When Legalizing Marijuana Will Be Legal In California and Arizona, But How Will You Pay?

Legalizing marijuana is coming, but it’s still not the norm in California and in Arizona.

But as more states legalize marijuana, the legal landscape is likely to change dramatically.

That’s according to a new report from ArcView Market Research that tracks marijuana legalization trends.

While the report notes that California, Alaska, and Washington state have all legalized recreational marijuana, it doesn’t break down how many people are actually using the drug in those states.

The ArcView study, conducted last fall, surveyed more than 1,000 Californians and found that nearly half of them had smoked marijuana in the past month.

The study found that only 8 percent of people surveyed were “regular users” of marijuana, and just 13 percent had ever tried to buy marijuana online.

Nearly half of people had used marijuana at least once in the previous year.

ArcView found that while marijuana use has become legal in a number of states, many people in those same states still struggle to afford it, with a median household income of just $44,700.

In Arizona, only 19 percent of adults aged 18 to 34 reported having tried marijuana in their lifetime, compared to the national average of 31 percent.

(That’s a gap that the study did not break down.)

It also found that 18 percent of those surveyed had tried marijuana more than once.

It was unclear what impact the legalization of marijuana will have on the financial struggles of the vast majority of Californians, who earn about $37,000 a year and don’t earn much more than average.

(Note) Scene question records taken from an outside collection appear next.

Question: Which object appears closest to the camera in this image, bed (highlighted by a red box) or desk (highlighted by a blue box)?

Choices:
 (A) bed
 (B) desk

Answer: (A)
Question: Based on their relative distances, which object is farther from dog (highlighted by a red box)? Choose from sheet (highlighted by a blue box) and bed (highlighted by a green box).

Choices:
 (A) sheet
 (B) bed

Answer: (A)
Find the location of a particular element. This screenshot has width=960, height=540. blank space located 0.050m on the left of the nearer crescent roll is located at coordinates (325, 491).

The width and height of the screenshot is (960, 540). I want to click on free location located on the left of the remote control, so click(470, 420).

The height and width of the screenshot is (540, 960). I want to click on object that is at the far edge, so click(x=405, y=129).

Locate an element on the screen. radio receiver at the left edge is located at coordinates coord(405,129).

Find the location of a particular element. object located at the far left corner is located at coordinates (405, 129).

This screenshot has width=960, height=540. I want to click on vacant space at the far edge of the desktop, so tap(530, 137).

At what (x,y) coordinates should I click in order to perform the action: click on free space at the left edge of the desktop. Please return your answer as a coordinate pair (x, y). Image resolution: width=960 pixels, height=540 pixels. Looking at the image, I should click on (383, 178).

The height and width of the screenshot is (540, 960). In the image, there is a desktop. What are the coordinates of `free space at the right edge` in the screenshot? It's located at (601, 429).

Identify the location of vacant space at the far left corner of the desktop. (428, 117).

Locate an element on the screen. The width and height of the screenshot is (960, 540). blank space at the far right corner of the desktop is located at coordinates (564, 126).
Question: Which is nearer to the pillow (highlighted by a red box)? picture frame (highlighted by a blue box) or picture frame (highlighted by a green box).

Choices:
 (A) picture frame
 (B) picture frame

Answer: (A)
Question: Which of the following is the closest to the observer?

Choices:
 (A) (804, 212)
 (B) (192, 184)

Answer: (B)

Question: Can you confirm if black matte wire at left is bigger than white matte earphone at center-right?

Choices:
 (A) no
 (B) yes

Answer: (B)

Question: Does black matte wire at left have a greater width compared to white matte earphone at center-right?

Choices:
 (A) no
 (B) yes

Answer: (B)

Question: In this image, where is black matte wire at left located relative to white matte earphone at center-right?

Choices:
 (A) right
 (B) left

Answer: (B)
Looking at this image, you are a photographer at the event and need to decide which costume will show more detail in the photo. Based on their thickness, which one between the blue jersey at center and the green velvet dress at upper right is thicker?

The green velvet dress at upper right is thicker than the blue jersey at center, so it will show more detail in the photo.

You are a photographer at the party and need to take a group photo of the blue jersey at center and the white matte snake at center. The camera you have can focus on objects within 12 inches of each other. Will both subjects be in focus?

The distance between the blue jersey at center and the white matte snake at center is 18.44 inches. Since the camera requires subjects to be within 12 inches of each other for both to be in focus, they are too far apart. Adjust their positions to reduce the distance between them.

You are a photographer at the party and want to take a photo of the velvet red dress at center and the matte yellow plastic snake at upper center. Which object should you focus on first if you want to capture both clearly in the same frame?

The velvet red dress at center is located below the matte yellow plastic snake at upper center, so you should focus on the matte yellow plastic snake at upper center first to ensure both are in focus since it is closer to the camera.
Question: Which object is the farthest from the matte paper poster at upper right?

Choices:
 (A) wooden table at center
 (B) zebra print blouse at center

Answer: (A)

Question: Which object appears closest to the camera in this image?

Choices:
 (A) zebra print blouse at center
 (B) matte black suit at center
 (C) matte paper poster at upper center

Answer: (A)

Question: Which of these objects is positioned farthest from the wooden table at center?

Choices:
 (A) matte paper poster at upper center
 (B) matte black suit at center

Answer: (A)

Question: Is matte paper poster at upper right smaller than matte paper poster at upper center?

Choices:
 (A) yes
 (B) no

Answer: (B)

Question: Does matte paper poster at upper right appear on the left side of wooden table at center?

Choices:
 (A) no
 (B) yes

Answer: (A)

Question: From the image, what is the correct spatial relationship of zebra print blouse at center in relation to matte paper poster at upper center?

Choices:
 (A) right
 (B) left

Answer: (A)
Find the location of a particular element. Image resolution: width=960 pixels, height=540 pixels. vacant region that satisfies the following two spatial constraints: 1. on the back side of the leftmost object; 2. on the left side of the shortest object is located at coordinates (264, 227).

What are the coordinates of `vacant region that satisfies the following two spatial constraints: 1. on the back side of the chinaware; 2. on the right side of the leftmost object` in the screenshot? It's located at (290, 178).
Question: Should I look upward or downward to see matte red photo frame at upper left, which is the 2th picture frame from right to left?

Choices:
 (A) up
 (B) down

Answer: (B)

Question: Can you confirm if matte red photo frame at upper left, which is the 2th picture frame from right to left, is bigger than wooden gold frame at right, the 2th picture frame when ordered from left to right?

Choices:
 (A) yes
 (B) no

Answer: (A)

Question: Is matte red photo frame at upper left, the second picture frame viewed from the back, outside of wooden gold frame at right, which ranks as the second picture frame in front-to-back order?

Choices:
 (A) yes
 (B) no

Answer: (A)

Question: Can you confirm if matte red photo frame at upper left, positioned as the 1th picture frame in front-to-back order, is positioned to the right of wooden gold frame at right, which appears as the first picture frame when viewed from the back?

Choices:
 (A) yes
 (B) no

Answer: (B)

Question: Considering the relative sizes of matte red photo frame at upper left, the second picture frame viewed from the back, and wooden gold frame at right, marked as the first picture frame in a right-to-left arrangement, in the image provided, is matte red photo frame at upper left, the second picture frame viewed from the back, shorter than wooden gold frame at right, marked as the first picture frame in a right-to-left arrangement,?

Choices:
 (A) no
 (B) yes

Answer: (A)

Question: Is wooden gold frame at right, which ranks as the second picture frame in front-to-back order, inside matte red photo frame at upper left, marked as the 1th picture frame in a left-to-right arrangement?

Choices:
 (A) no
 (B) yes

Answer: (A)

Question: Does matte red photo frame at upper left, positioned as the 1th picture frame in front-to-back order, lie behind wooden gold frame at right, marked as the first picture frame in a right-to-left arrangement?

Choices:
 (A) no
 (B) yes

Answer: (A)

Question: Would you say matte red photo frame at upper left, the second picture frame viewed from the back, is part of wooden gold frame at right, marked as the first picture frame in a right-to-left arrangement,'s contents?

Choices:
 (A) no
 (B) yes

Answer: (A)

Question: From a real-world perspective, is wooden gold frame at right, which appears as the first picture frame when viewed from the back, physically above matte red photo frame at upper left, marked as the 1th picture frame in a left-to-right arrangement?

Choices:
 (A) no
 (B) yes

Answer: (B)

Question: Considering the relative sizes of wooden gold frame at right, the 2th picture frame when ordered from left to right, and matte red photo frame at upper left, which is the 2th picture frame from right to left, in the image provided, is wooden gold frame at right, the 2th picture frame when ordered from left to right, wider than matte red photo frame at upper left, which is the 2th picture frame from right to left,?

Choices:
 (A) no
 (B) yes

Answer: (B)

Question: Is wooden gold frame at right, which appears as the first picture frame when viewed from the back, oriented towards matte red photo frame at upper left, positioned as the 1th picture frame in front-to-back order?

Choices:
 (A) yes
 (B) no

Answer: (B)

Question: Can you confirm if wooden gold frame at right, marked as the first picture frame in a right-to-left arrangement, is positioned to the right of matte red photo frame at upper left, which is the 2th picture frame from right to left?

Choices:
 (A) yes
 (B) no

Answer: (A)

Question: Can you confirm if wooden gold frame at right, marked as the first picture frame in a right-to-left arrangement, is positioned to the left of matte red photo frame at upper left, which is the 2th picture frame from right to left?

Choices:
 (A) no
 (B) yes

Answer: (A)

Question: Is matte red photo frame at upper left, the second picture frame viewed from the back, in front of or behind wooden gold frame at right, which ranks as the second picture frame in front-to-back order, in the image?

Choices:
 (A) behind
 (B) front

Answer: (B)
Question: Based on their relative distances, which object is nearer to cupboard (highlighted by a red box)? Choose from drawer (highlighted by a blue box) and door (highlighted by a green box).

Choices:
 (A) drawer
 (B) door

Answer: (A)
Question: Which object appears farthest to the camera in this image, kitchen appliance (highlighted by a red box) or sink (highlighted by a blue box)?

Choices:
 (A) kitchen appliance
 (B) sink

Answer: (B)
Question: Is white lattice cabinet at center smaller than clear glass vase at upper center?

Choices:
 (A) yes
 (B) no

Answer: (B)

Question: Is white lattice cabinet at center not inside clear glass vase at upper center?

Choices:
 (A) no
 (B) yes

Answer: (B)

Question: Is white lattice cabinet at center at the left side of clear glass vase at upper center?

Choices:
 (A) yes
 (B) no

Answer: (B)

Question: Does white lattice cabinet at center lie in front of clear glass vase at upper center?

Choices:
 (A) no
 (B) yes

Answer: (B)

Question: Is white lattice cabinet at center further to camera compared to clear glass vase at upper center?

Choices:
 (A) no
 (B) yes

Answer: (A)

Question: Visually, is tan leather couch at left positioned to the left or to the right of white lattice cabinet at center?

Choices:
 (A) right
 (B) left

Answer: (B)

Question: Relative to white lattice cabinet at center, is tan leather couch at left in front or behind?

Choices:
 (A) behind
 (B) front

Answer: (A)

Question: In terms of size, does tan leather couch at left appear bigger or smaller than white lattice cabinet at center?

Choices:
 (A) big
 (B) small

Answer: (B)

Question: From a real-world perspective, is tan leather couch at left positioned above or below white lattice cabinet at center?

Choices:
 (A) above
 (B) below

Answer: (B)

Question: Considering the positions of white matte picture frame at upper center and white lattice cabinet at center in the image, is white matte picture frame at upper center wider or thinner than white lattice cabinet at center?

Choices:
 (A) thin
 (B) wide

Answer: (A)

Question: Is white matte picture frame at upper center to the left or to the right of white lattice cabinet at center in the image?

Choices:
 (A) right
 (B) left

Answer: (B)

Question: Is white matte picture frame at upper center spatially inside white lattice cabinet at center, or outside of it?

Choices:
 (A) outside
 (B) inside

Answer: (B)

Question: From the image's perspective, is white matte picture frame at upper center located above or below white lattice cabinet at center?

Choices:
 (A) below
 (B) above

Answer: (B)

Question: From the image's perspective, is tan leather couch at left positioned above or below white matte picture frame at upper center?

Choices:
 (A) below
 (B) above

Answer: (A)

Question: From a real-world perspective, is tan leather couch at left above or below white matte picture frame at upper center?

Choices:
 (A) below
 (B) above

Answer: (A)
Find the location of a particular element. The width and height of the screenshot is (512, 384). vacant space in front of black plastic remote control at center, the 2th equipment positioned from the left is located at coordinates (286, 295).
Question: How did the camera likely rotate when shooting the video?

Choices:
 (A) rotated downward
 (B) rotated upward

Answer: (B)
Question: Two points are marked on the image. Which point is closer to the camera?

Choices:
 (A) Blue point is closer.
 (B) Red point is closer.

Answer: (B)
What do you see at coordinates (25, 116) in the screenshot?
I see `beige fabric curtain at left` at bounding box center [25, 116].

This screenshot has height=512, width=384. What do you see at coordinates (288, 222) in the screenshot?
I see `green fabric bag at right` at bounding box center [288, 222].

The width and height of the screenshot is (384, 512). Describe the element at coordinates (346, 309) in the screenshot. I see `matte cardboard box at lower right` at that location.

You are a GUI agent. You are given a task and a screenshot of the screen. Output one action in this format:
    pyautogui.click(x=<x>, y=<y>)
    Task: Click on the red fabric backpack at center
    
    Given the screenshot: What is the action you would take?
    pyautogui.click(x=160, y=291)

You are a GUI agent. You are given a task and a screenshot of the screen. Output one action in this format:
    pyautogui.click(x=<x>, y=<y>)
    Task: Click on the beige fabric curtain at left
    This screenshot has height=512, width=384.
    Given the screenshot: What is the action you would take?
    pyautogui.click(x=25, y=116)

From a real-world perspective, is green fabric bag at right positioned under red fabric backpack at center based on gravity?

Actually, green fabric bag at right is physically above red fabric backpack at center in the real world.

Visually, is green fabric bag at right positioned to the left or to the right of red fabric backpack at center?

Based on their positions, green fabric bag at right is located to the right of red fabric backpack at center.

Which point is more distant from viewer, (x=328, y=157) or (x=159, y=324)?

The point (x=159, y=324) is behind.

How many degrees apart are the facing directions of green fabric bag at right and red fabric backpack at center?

Some of those who have used marijuana in recent years have taken out student loans to pay for college.

“There is a growing awareness of the financial cost of drug use and the burden of the costs of legal and illicit drugs,” said Sarah Tompkins, director of the Drug Policy Alliance’s Center for Health and Justice.

“It seems like there’s a lot of pressure on young people to stop using marijuana, but there’s also a growing recognition that the costs outweigh the benefits.”

According to ArcView, marijuana use among California’s adults is on the rise.

Since 2013, the number of people reporting daily use of marijuana in California has more than doubled.

According to a 2015 survey from the Pew Research Center, 57 percent of California’s population now reports that they have used weed at least some of the time.

That number has grown by nearly 20 percent in that same period.